> INSTRUCTIONS
1. Copy the commentary on freedom from sin from "This means that" up to and including "we go (v13).", switching "worship" to "devotion" throughout.
2. Extend the commentary on freedom from sin past its final sentence.

> PAGE EXCERPT
*-*-*
Freedom from sin is freedom for something (v8). It is freedom to enter a new life. In previous passages we have seen this theme of two kingdoms. If we are dead in the kingdom of sin then this means we are alive in Christ’s kingdom. We are now with Christ and so our appetite should be for Christlikeness, we will do the things that our new king wants us to do.
V9-11 And now we move to the crucial point. If v 1 sets out a false conclusion to be disproved then what follows is the true conclusion to Paul’s argument. This is where grace is taking us. We know that Christ’s death was a death to sin and that we died with him. This was a “once for all” death. This is important both because it reminds us of the completeness and finality of Christ’s work and because it warns us that there is not going to be a repeat of this. The writer to the Hebrews warns about hose drifting back into the kingdom of sin again acting as though they are re-crucifying Christ but the crucifixion is a once and for all not to be repeated event. There is no going back for Christ and neither is there for us. To go back is to make a mockery of his sacrifice. So, we are to consider ourselves dead to sin, it’s in the past and we are not going back.
And so, verse 12 offers us the right conclusion. If Jesus has set us free from sin’s condemnation and sin’s hold by grace, through his atoning death so that we are now justified, right with God, the conclusion cannot be that we should continue in sin. Rather, the correct conclusion is that if we have by God’s grace been set free from sin and death then, therefore we should no longer live under their rule. Sin is not to rule in our bodies, in other words, we are not to give in to lusts, desires, cravings and addictions.
This means that our whole being including the individual parts of our bodies have a new purpose. If a king calls for obedience and praise then we no longer belong to Satan/sin so we should not offer ourselves in worship to sinful desires. Rather, we are to offer our lives in worship to God. This will lead us to think about what we look at, listen to, speak about, imagine and do. It will cause to think about where we go (v13).
This is reinforced in v14 “Sin will have no dominion over you.” This links to something that will come up in chapter 8, that The Law, although good, is used by sin in the context of our weakened flesh to dominate and control us by placing us under a burden of guilt and shame. It is this shame that holds us back from fellowship with God and allowing him to work in our lives. Now that Christ has taken the penalty, The Law can no longer be used to shame and subjugate us. We are therefore free to enjoy God’s presence in our lives and grow in our love for him.
*-*-*
> RECORD SET
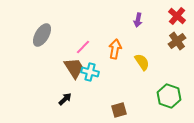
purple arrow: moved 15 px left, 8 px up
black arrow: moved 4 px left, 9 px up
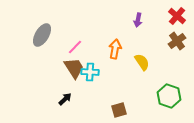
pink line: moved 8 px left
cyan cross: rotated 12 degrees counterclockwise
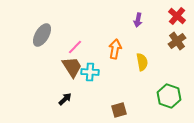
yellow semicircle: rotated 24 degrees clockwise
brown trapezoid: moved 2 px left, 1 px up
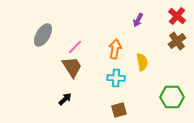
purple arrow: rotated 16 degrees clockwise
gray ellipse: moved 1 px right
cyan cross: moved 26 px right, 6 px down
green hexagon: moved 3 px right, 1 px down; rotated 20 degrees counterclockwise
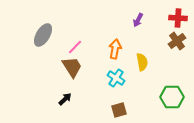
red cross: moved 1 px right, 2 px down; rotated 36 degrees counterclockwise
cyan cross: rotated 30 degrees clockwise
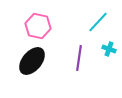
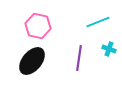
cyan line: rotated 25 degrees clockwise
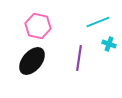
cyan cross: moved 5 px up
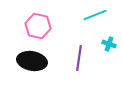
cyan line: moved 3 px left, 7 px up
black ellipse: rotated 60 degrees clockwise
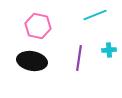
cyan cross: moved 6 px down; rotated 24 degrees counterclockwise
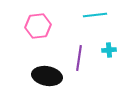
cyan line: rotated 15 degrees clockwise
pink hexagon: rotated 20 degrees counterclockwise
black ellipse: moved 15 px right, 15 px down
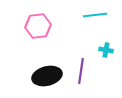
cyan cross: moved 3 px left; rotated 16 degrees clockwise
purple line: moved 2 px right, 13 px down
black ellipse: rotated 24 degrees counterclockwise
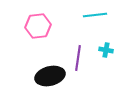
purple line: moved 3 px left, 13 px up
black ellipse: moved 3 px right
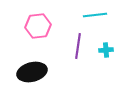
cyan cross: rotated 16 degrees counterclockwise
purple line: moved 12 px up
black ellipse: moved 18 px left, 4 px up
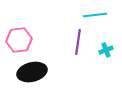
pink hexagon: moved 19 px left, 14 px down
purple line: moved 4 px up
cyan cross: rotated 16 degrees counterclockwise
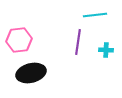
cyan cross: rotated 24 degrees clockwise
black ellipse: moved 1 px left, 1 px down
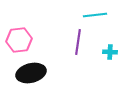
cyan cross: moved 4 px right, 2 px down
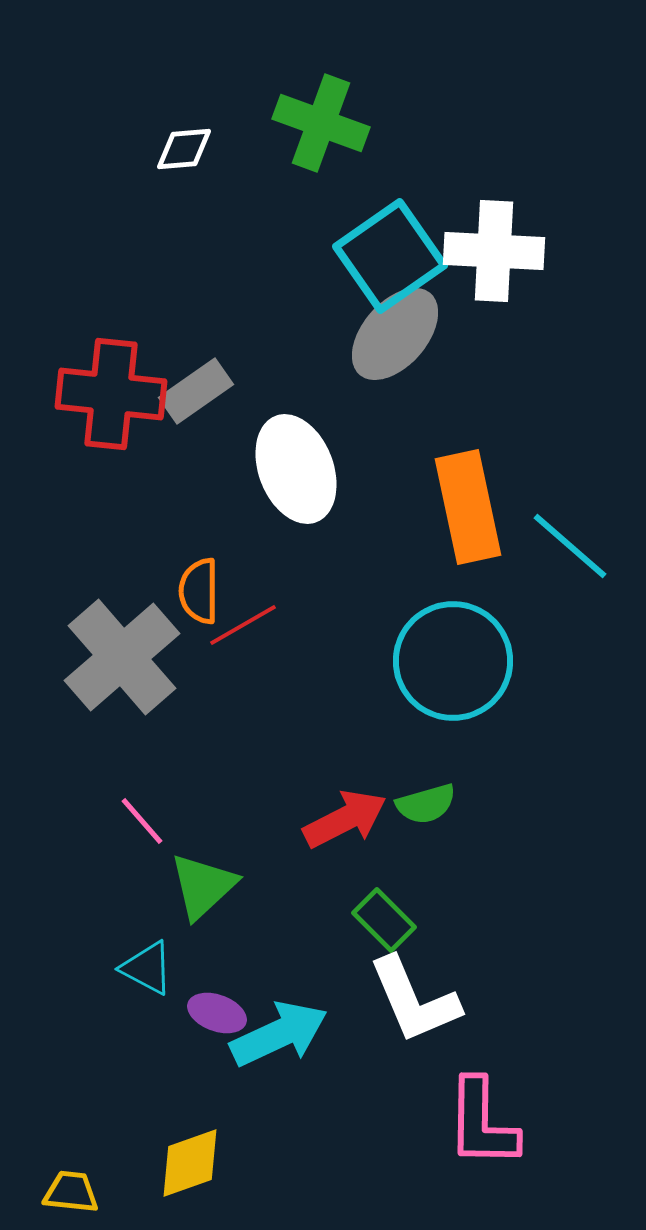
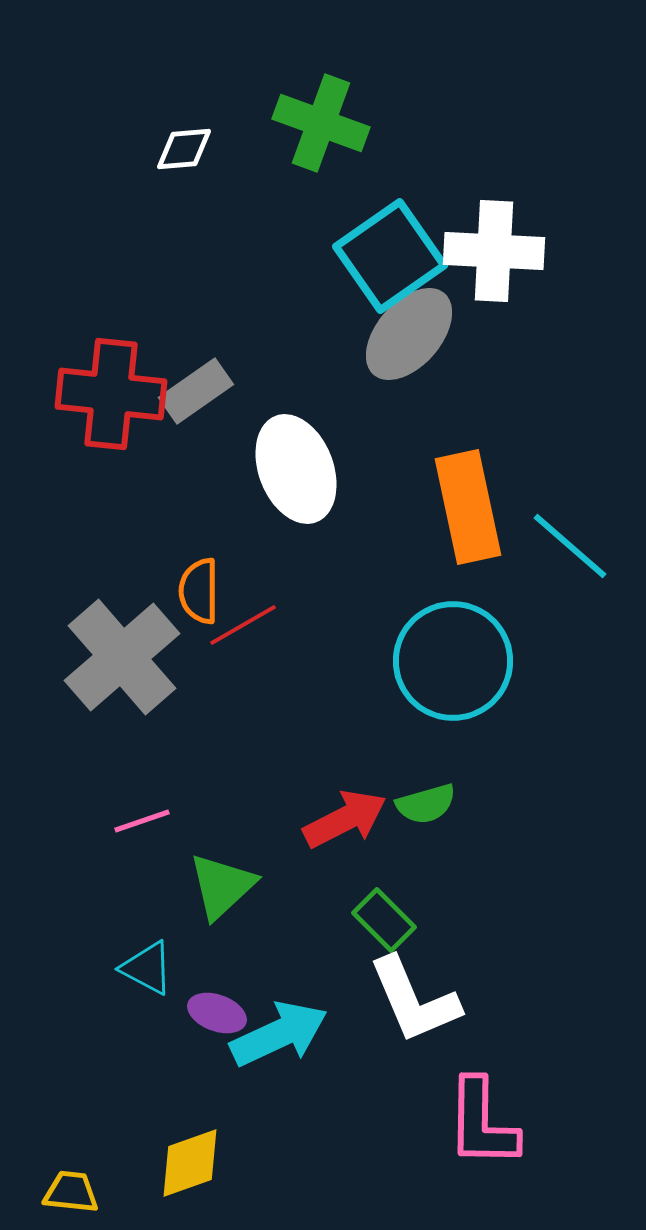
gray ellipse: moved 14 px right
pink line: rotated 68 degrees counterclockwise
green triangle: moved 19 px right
*-*-*
> ANSWERS GIVEN
1.
This means that our whole being including the individual parts of our bodies have a new purpose. If a king calls for obedience and praise then we no longer belong to Satan/sin so we should not offer ourselves in devotion to sinful desires. Rather, we are to offer our lives in devotion to God. This will lead us to think about what we look at, listen to, speak about, imagine and do. It will cause to think about where we go (v13).

2.
What are the implications for us?
I want to pick up on three implications or applications here. The first is that these words remind us that the Gospel should motivate us towards godly living not exclude us from it. This means that I should be challenged not just in terms of the specific things I do and say but in terms of what is setting the agenda in my life. Do I place myself under the influence of things, people and agendas that are more to do with my old life than the new life I have in Christ.
Secondly, this reinforces the point I’ve made on so many occasions for those of us as church leaders that despite all the frustrations we may experience, we should not drift into becoming Guilt Driven Churches. It is grace that will encourage people to grow in godliness not legalism. Indeed recent, shocking stories of bullying and abuse where people have been subjected to physical beatings as discipline and deterrent for sin is a wake up call that the legalism behind such actions belongs to the old life not the new, such measures are associated with the way in which the kingdom off sin uses the law to enslave not with life in Christ.
Thirdly, we are also reminded that the opposite danger of “licence” is to be avoided too. The Gospel should motivate godly living and therefore our responsibility is to teach people what that looks like and to challenge them to growth in Christ. It means that church discipline should be used where there is public, persistent and serious sin.
Sanctification and godliness are not at odds with grace but rather the expected response to and fruit of God’s grace in Christ Jesus.